Who receives their state pension from 66 and 1 month and who has to wait until they’re 67 is entirely dependent on their date of birth.
The monthly incremental phase-in has been set based on blocks of monthly birth date ranges, beginning in April 1960.
Those who were born between April 6 1960 and May 5 1960 will get their state pension from 66 years and 1 month – that means they will be eligible for state pension payments from May 6 to June 6, 2026, whereas without the age rise it would have been April.
Then, those born May 6 to June 5, 1960 will get their pension when they’re aged from 66 years and 2 months, which is July to August 2026. Those born June 6, 1960 to July 5, 1960, 66 years 3 months, which is September to October 2026.
Those born July 6, 1960 to August 5, 1960 – 66 years 4 months – get their state pension in November to December 2026.
Everyone born in later months than this will not get their state pension until 2027 or 2028.
The government says about the phase-in in its guidance: “The Pensions Act 2014 brought the increase in the state pension age from 66 to 67 forward by eight years. The state pension age for men and women will now increase to 67 between 2026 and 2028.
“The government also changed the way in which the increase in the state pension is phased so that rather than reaching state pension age on a specific date, people born between April 6, 1960 and March 5, 1961 will reach their state pension age at 66 years and the specified number of months.”

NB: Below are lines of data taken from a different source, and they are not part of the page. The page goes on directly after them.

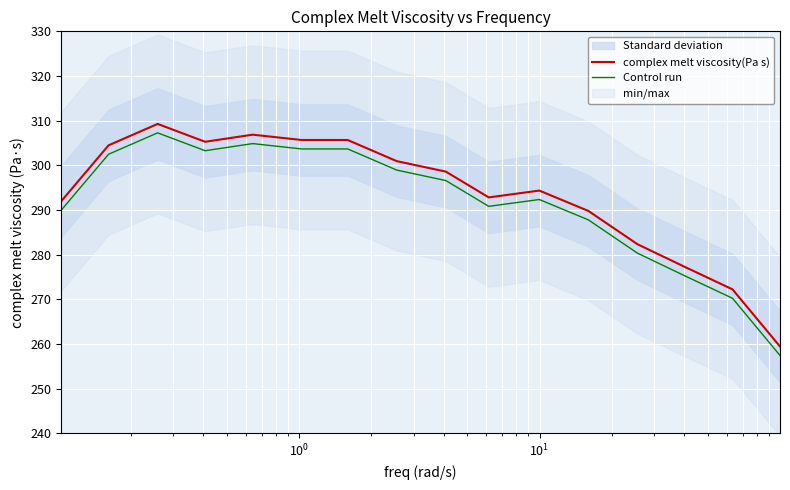

What is the difference between the second highest and minimum values in the Control run series?

47.4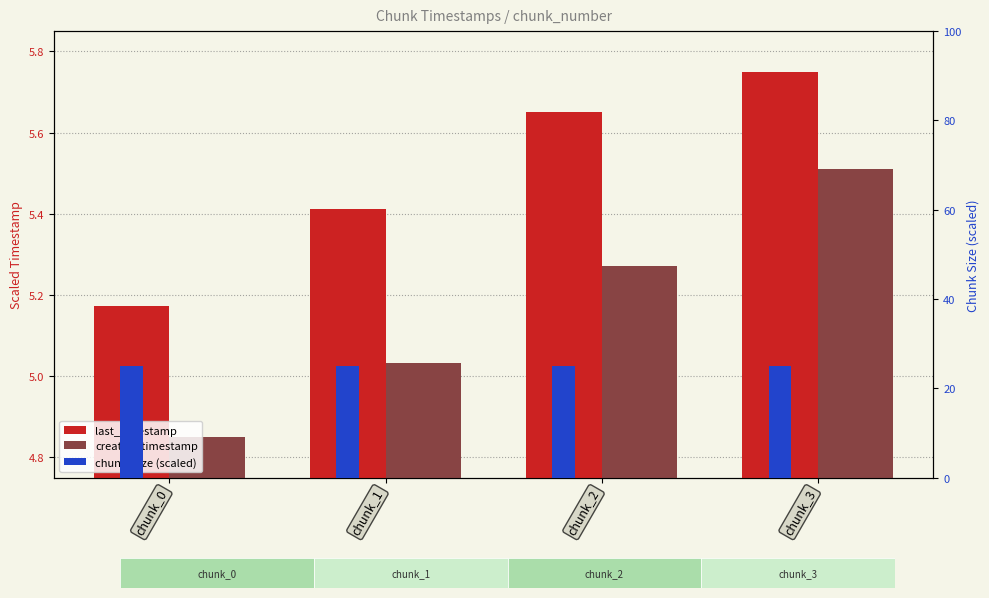

True or false: last_timestamp has a value of 7.3 at chunk_1.

False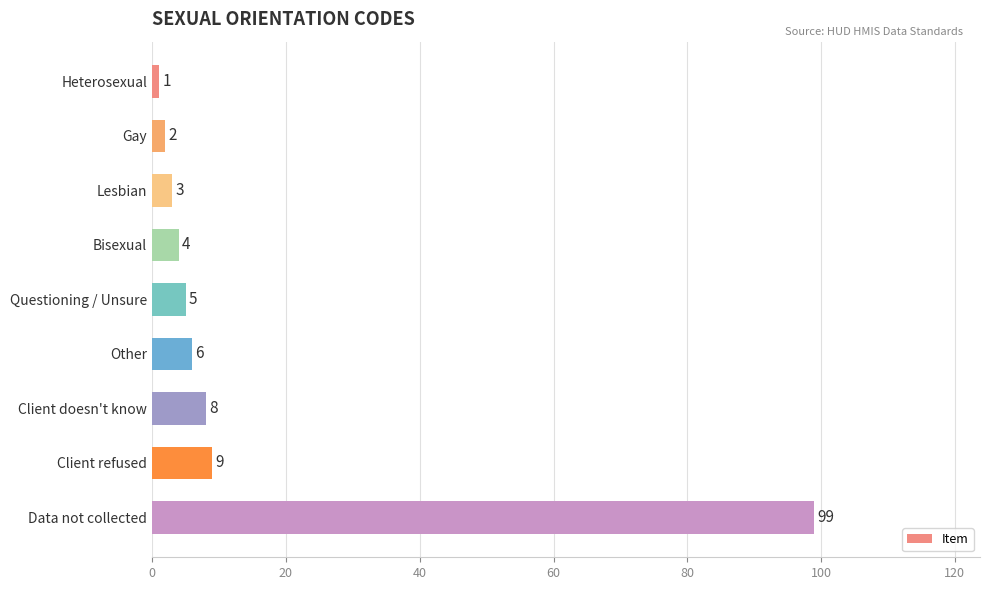

Count the number of data series in this chart.

1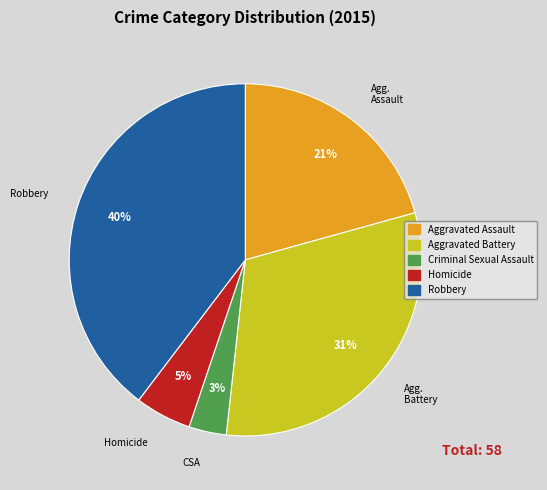

What percentage is the Criminal Sexual Assault slice, to the nearest percent?

3%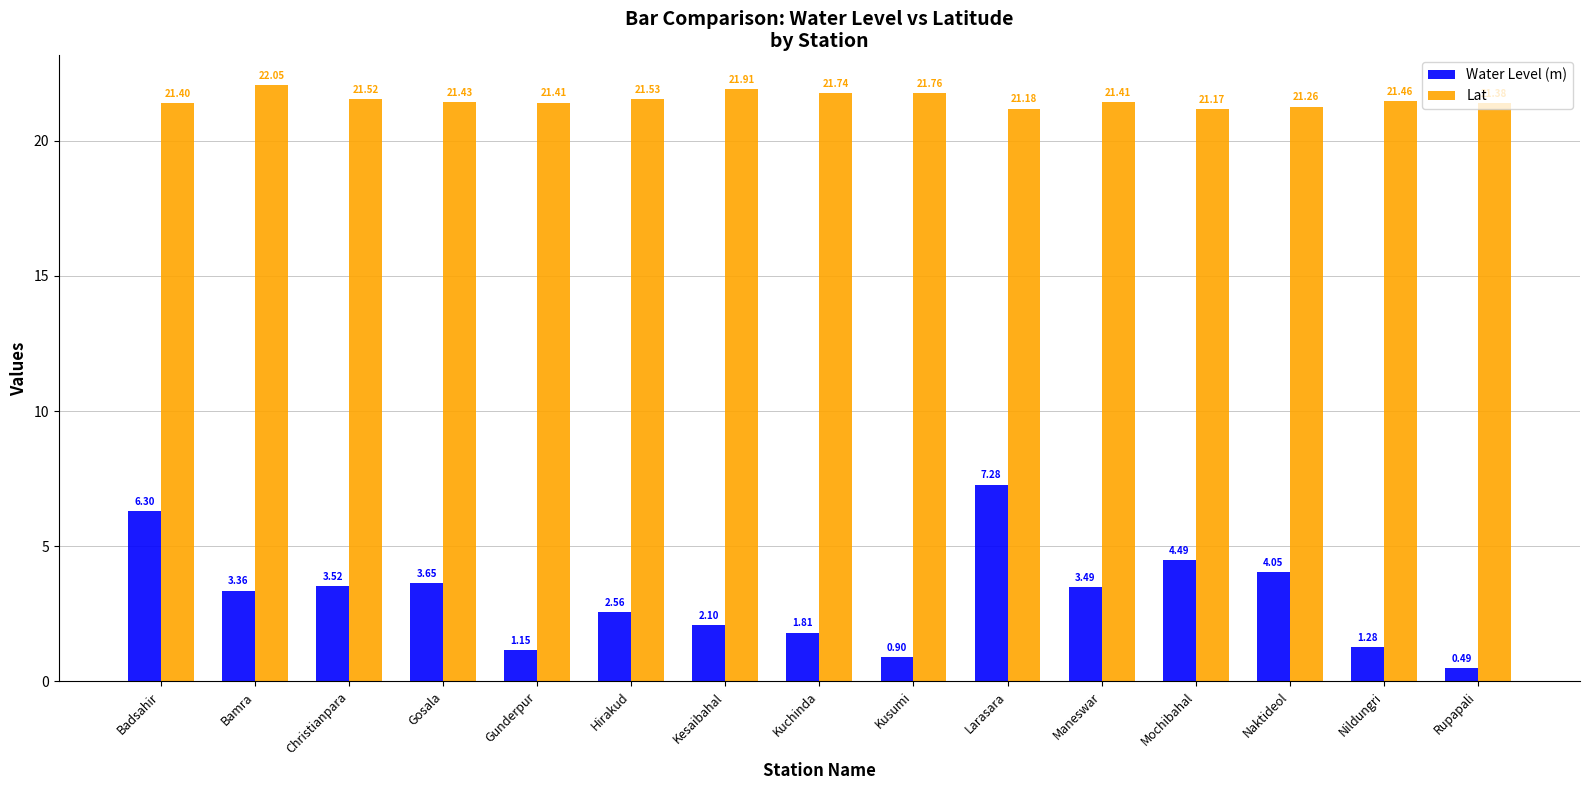

What is the difference between the maximum and minimum values in the Lat series?

0.9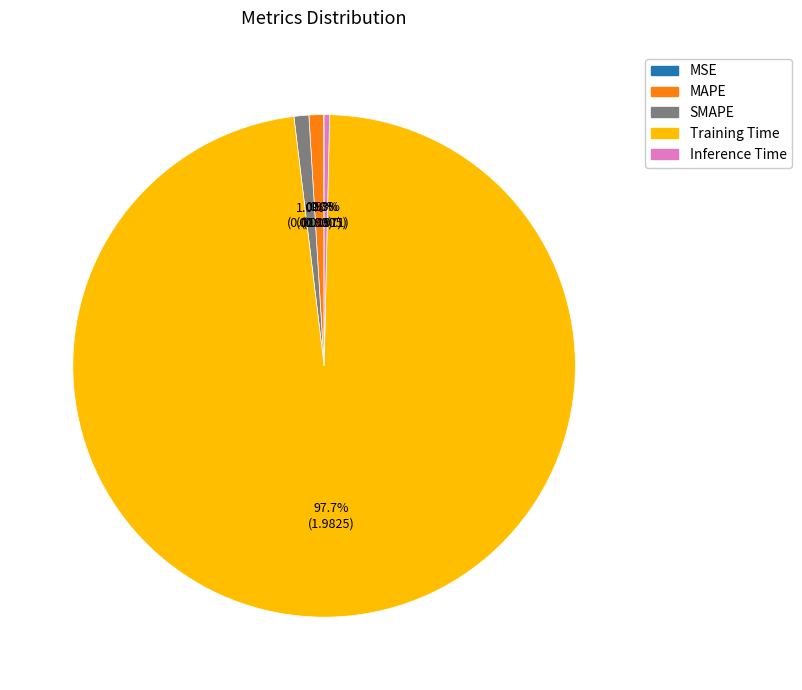

Combined, what portion of the pie is Inference Time and Training Time?

98.1%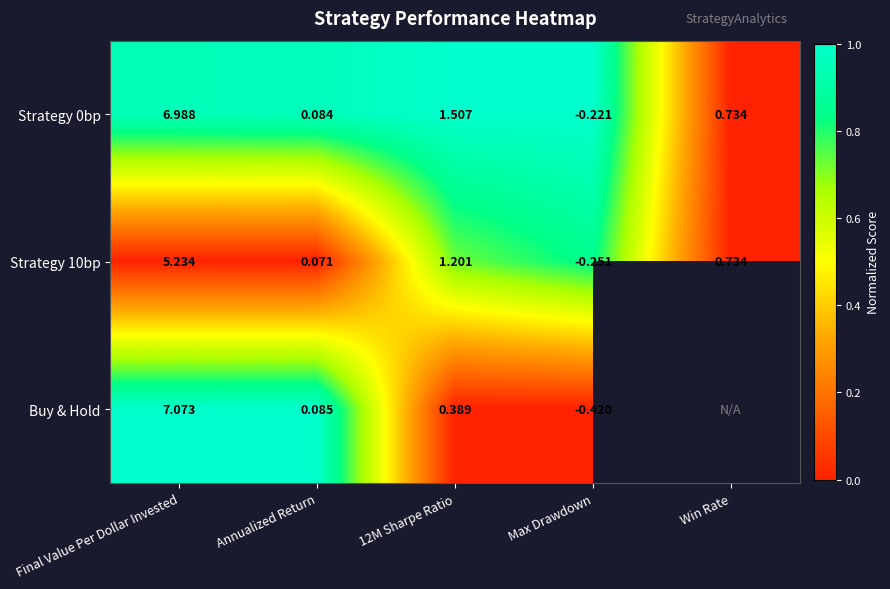

Which category has the highest value in the Strategy 10bp series?

Final Value Per Dollar Invested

Separately, the government also announced that the state pension age is being reviewed again, earlier than is mandatory. The last pension age review was completed in 2023 and is only required to be redone every six years. But due to pressure on the public purse, the pension benefits age is being looked at again, sooner than planned. It means the next pension age increase to 68, due in the 2040s, could be brought forward depending on what the review concludes.